▶ WHAT YOU NEED TO DO
In the data that follows, each entry is to be restated exactly.

▶ Saved entries
-.-.-
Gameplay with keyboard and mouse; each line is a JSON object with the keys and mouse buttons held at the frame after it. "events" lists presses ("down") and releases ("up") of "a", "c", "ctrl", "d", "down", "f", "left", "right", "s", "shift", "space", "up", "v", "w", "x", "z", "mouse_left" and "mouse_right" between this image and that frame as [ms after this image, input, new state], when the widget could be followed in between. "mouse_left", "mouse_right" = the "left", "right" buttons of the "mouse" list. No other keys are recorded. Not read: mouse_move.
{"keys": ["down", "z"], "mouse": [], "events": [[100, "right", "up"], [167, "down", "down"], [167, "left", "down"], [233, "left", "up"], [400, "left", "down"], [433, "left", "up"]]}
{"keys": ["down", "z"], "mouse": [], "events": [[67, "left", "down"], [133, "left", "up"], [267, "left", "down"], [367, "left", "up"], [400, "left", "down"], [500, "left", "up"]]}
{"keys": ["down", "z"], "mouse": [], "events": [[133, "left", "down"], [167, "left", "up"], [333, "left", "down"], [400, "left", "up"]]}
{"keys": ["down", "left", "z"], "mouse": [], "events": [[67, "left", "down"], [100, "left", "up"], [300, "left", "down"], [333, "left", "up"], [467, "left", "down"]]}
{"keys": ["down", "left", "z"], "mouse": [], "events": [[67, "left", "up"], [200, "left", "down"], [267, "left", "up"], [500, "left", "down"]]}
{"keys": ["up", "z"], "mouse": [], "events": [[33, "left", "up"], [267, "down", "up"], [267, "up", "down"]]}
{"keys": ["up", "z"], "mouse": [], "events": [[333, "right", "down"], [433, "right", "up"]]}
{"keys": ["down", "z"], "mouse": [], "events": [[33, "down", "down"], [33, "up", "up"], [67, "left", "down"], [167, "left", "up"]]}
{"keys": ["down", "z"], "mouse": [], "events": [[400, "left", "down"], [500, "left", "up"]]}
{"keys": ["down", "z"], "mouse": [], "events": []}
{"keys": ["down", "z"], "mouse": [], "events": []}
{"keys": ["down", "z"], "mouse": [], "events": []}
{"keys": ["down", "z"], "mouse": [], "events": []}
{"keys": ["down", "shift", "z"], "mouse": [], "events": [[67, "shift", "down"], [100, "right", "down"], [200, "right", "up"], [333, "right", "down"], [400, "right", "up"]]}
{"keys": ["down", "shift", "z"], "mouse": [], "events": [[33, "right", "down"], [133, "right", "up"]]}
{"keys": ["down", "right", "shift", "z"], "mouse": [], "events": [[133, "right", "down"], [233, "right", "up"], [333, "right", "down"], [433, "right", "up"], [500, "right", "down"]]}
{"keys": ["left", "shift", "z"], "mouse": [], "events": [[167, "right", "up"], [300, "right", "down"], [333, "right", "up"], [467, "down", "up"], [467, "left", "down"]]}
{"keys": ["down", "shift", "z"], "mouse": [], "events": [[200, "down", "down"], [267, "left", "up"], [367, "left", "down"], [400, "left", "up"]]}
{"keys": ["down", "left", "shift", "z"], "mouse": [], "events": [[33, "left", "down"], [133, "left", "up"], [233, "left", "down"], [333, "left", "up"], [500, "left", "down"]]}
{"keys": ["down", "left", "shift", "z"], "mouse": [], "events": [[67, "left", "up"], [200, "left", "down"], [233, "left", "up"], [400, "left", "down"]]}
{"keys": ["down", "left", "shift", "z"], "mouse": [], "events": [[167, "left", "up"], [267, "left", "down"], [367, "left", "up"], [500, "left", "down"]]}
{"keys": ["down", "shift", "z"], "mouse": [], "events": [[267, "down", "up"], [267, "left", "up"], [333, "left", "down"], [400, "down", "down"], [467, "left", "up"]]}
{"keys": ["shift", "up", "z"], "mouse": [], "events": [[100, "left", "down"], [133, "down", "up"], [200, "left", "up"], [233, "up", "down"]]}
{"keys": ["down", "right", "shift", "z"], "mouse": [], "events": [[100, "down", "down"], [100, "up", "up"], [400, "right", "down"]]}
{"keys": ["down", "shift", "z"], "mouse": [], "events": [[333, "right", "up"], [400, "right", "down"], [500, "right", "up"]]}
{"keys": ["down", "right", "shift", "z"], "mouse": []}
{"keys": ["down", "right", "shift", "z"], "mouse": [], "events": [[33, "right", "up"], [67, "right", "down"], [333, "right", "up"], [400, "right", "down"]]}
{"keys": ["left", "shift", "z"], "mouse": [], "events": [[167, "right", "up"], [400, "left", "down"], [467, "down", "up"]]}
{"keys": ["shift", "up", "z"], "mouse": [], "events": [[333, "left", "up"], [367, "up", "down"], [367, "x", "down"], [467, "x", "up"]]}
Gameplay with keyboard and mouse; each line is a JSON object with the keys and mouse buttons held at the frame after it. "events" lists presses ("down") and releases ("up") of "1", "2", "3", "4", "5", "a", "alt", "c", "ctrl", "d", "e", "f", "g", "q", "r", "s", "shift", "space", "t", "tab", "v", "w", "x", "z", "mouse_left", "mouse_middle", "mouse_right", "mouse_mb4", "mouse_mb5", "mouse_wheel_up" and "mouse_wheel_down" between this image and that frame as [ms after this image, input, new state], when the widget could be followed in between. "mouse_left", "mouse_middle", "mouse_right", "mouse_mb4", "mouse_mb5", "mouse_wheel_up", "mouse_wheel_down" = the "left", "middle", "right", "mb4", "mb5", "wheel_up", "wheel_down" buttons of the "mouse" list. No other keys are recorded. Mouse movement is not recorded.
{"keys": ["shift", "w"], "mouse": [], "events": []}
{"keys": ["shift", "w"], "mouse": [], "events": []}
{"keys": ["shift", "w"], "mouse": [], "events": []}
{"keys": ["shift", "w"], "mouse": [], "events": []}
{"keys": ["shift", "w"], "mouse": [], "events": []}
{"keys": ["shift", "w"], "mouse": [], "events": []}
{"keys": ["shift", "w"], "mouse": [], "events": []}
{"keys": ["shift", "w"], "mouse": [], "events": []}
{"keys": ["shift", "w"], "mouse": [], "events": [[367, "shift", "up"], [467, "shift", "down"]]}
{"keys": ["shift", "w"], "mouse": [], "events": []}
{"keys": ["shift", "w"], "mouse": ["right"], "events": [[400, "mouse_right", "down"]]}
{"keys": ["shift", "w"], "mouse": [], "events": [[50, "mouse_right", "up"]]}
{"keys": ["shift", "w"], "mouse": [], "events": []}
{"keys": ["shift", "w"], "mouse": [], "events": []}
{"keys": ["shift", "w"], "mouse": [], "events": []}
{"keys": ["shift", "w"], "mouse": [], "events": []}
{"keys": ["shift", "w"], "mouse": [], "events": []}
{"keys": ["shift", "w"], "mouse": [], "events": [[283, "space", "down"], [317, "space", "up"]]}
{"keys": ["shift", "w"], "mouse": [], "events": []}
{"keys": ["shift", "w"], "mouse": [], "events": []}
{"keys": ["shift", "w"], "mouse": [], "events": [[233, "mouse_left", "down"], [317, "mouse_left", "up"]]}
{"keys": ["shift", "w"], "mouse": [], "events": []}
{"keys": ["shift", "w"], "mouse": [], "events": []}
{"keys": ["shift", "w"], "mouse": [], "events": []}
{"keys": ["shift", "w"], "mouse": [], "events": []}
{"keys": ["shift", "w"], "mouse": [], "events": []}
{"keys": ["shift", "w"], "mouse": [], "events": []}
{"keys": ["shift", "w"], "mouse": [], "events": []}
-.-.-
▶ SOLVED EXERCISE
Gameplay with keyboard and mouse; each line is a JSON object with the keys and mouse buttons held at the frame after it. "events" lists presses ("down") and releases ("up") of "a", "c", "ctrl", "d", "down", "f", "left", "right", "s", "shift", "space", "up", "v", "w", "x", "z", "mouse_left" and "mouse_right" between this image and that frame as [ms after this image, input, new state], when the widget could be followed in between. "mouse_left", "mouse_right" = the "left", "right" buttons of the "mouse" list. No other keys are recorded. Not read: mouse_move.
{"keys": ["down", "z"], "mouse": [], "events": [[100, "right", "up"], [167, "down", "down"], [167, "left", "down"], [233, "left", "up"], [400, "left", "down"], [433, "left", "up"]]}
{"keys": ["down", "z"], "mouse": [], "events": [[67, "left", "down"], [133, "left", "up"], [267, "left", "down"], [367, "left", "up"], [400, "left", "down"], [500, "left", "up"]]}
{"keys": ["down", "z"], "mouse": [], "events": [[133, "left", "down"], [167, "left", "up"], [333, "left", "down"], [400, "left", "up"]]}
{"keys": ["down", "left", "z"], "mouse": [], "events": [[67, "left", "down"], [100, "left", "up"], [300, "left", "down"], [333, "left", "up"], [467, "left", "down"]]}
{"keys": ["down", "left", "z"], "mouse": [], "events": [[67, "left", "up"], [200, "left", "down"], [267, "left", "up"], [500, "left", "down"]]}
{"keys": ["up", "z"], "mouse": [], "events": [[33, "left", "up"], [267, "down", "up"], [267, "up", "down"]]}
{"keys": ["up", "z"], "mouse": [], "events": [[333, "right", "down"], [433, "right", "up"]]}
{"keys": ["down", "z"], "mouse": [], "events": [[33, "down", "down"], [33, "up", "up"], [67, "left", "down"], [167, "left", "up"]]}
{"keys": ["down", "z"], "mouse": [], "events": [[400, "left", "down"], [500, "left", "up"]]}
{"keys": ["down", "z"], "mouse": [], "events": []}
{"keys": ["down", "z"], "mouse": [], "events": []}
{"keys": ["down", "z"], "mouse": [], "events": []}
{"keys": ["down", "z"], "mouse": [], "events": []}
{"keys": ["down", "shift", "z"], "mouse": [], "events": [[67, "shift", "down"], [100, "right", "down"], [200, "right", "up"], [333, "right", "down"], [400, "right", "up"]]}
{"keys": ["down", "shift", "z"], "mouse": [], "events": [[33, "right", "down"], [133, "right", "up"]]}
{"keys": ["down", "right", "shift", "z"], "mouse": [], "events": [[133, "right", "down"], [233, "right", "up"], [333, "right", "down"], [433, "right", "up"], [500, "right", "down"]]}
{"keys": ["left", "shift", "z"], "mouse": [], "events": [[167, "right", "up"], [300, "right", "down"], [333, "right", "up"], [467, "down", "up"], [467, "left", "down"]]}
{"keys": ["down", "shift", "z"], "mouse": [], "events": [[200, "down", "down"], [267, "left", "up"], [367, "left", "down"], [400, "left", "up"]]}
{"keys": ["down", "left", "shift", "z"], "mouse": [], "events": [[33, "left", "down"], [133, "left", "up"], [233, "left", "down"], [333, "left", "up"], [500, "left", "down"]]}
{"keys": ["down", "left", "shift", "z"], "mouse": [], "events": [[67, "left", "up"], [200, "left", "down"], [233, "left", "up"], [400, "left", "down"]]}
{"keys": ["down", "left", "shift", "z"], "mouse": [], "events": [[167, "left", "up"], [267, "left", "down"], [367, "left", "up"], [500, "left", "down"]]}
{"keys": ["down", "shift", "z"], "mouse": [], "events": [[267, "down", "up"], [267, "left", "up"], [333, "left", "down"], [400, "down", "down"], [467, "left", "up"]]}
{"keys": ["shift", "up", "z"], "mouse": [], "events": [[100, "left", "down"], [133, "down", "up"], [200, "left", "up"], [233, "up", "down"]]}
{"keys": ["down", "right", "shift", "z"], "mouse": [], "events": [[100, "down", "down"], [100, "up", "up"], [400, "right", "down"]]}
{"keys": ["down", "shift", "z"], "mouse": [], "events": [[333, "right", "up"], [400, "right", "down"], [500, "right", "up"]]}
{"keys": ["down", "right", "shift", "z"], "mouse": []}
{"keys": ["down", "right", "shift", "z"], "mouse": [], "events": [[33, "right", "up"], [67, "right", "down"], [333, "right", "up"], [400, "right", "down"]]}
{"keys": ["left", "shift", "z"], "mouse": [], "events": [[167, "right", "up"], [400, "left", "down"], [467, "down", "up"]]}
{"keys": ["shift", "up", "z"], "mouse": [], "events": [[333, "left", "up"], [367, "up", "down"], [367, "x", "down"], [467, "x", "up"]]}
Gameplay with keyboard and mouse; each line is a JSON object with the keys and mouse buttons held at the frame after it. "events" lists presses ("down") and releases ("up") of "1", "2", "3", "4", "5", "a", "alt", "c", "ctrl", "d", "e", "f", "g", "q", "r", "s", "shift", "space", "t", "tab", "v", "w", "x", "z", "mouse_left", "mouse_middle", "mouse_right", "mouse_mb4", "mouse_mb5", "mouse_wheel_up" and "mouse_wheel_down" between this image and that frame as [ms after this image, input, new state], when the widget could be followed in between. "mouse_left", "mouse_middle", "mouse_right", "mouse_mb4", "mouse_mb5", "mouse_wheel_up", "mouse_wheel_down" = the "left", "middle", "right", "mb4", "mb5", "wheel_up", "wheel_down" buttons of the "mouse" list. No other keys are recorded. Mouse movement is not recorded.
{"keys": ["shift", "w"], "mouse": [], "events": []}
{"keys": ["shift", "w"], "mouse": [], "events": []}
{"keys": ["shift", "w"], "mouse": [], "events": []}
{"keys": ["shift", "w"], "mouse": [], "events": []}
{"keys": ["shift", "w"], "mouse": [], "events": []}
{"keys": ["shift", "w"], "mouse": [], "events": []}
{"keys": ["shift", "w"], "mouse": [], "events": []}
{"keys": ["shift", "w"], "mouse": [], "events": []}
{"keys": ["shift", "w"], "mouse": [], "events": [[367, "shift", "up"], [467, "shift", "down"]]}
{"keys": ["shift", "w"], "mouse": [], "events": []}
{"keys": ["shift", "w"], "mouse": ["right"], "events": [[400, "mouse_right", "down"]]}
{"keys": ["shift", "w"], "mouse": [], "events": [[50, "mouse_right", "up"]]}
{"keys": ["shift", "w"], "mouse": [], "events": []}
{"keys": ["shift", "w"], "mouse": [], "events": []}
{"keys": ["shift", "w"], "mouse": [], "events": []}
{"keys": ["shift", "w"], "mouse": [], "events": []}
{"keys": ["shift", "w"], "mouse": [], "events": []}
{"keys": ["shift", "w"], "mouse": [], "events": [[283, "space", "down"], [317, "space", "up"]]}
{"keys": ["shift", "w"], "mouse": [], "events": []}
{"keys": ["shift", "w"], "mouse": [], "events": []}
{"keys": ["shift", "w"], "mouse": [], "events": [[233, "mouse_left", "down"], [317, "mouse_left", "up"]]}
{"keys": ["shift", "w"], "mouse": [], "events": []}
{"keys": ["shift", "w"], "mouse": [], "events": []}
{"keys": ["shift", "w"], "mouse": [], "events": []}
{"keys": ["shift", "w"], "mouse": [], "events": []}
{"keys": ["shift", "w"], "mouse": [], "events": []}
{"keys": ["shift", "w"], "mouse": [], "events": []}
{"keys": ["shift", "w"], "mouse": [], "events": []}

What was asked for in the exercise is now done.